Dataset entries —
# # # # # # #
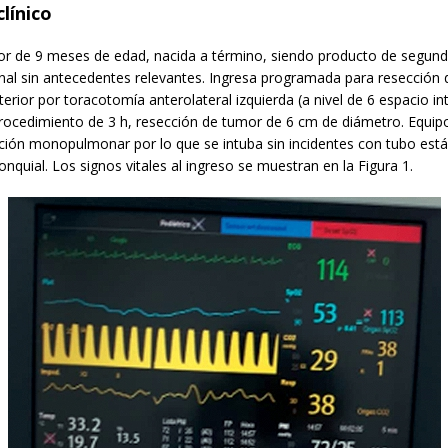
línico
r de 9 meses de edad, nacida a término, siendo producto de segu
inal sin antecedentes relevantes. Ingresa programada para resección
erior por toracotomía anterolateral izquierda (a nivel de 6 espacio int
rocedimiento de 3 h, resección de tumor de 6 cm de diámetro. Equipo
lación monopulmonar por lo que se intuba sin incidentes con tubo está
nquial. Los signos vitales al ingreso se muestran en la Figura 1.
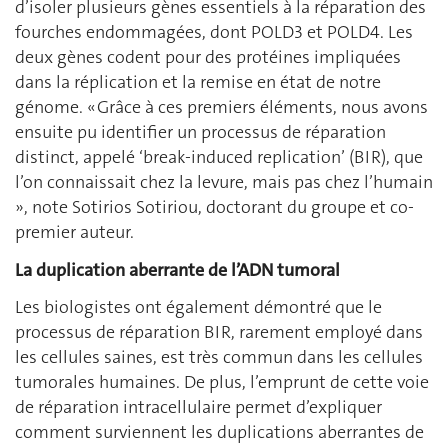
d’isoler plusieurs gènes essentiels à la réparation des
fourches endommagées, dont POLD3 et POLD4. Les
deux gènes codent pour des protéines impliquées
dans la réplication et la remise en état de notre
génome. « Grâce à ces premiers éléments, nous avons
ensuite pu identifier un processus de réparation
distinct, appelé ‘break-induced replication’ (BIR), que
l’on connaissait chez la levure, mais pas chez l’humain
», note Sotirios Sotiriou, doctorant du groupe et co-
premier auteur.
La duplication aberrante de l’ADN tumoral
Les biologistes ont également démontré que le
processus de réparation BIR, rarement employé dans
les cellules saines, est très commun dans les cellules
tumorales humaines. De plus, l’emprunt de cette voie
de réparation intracellulaire permet d’expliquer
comment surviennent les duplications aberrantes de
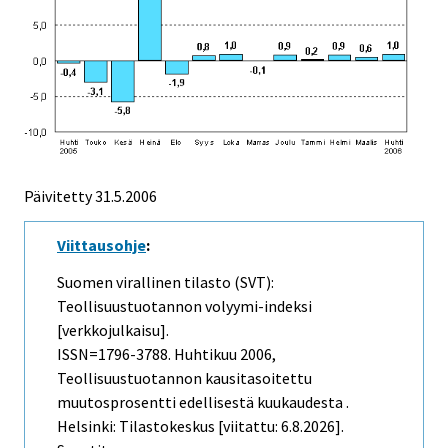
Päivitetty
31.5.2006
Viittausohje
:
Suomen virallinen tilasto (SVT):
Teollisuustuotannon volyymi-indeksi
[verkkojulkaisu].
ISSN=1796-3788.
Huhtikuu
2006,
Teollisuustuotannon kausitasoitettu
muutosprosentti edellisestä kuukaudesta .
Helsinki: Tilastokeskus [viitattu: 6.8.2026].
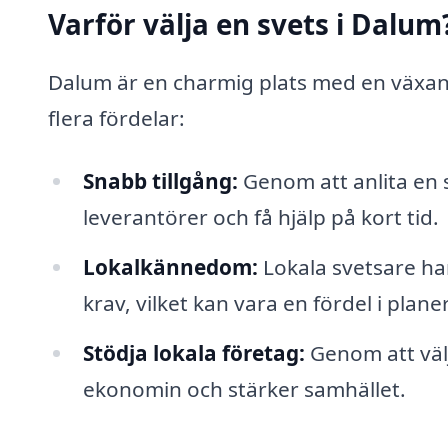
Varför välja en svets i Dalum
Dalum är en charmig plats med en växande 
flera fördelar:
Snabb tillgång:
Genom att anlita en 
leverantörer och få hjälp på kort tid.
Lokalkännedom:
Lokala svetsare h
krav, vilket kan vara en fördel i plan
Stödja lokala företag:
Genom att välja
ekonomin och stärker samhället.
# # # # # # #
Your goal — What you give back must be exactly the lines from the opening line of the entries through the line holding "erior por toracotomía", with no pictures.

Expected answer —
línico
r de 9 meses de edad, nacida a término, siendo producto de segu
inal sin antecedentes relevantes. Ingresa programada para resección
erior por toracotomía anterolateral izquierda (a nivel de 6 espacio int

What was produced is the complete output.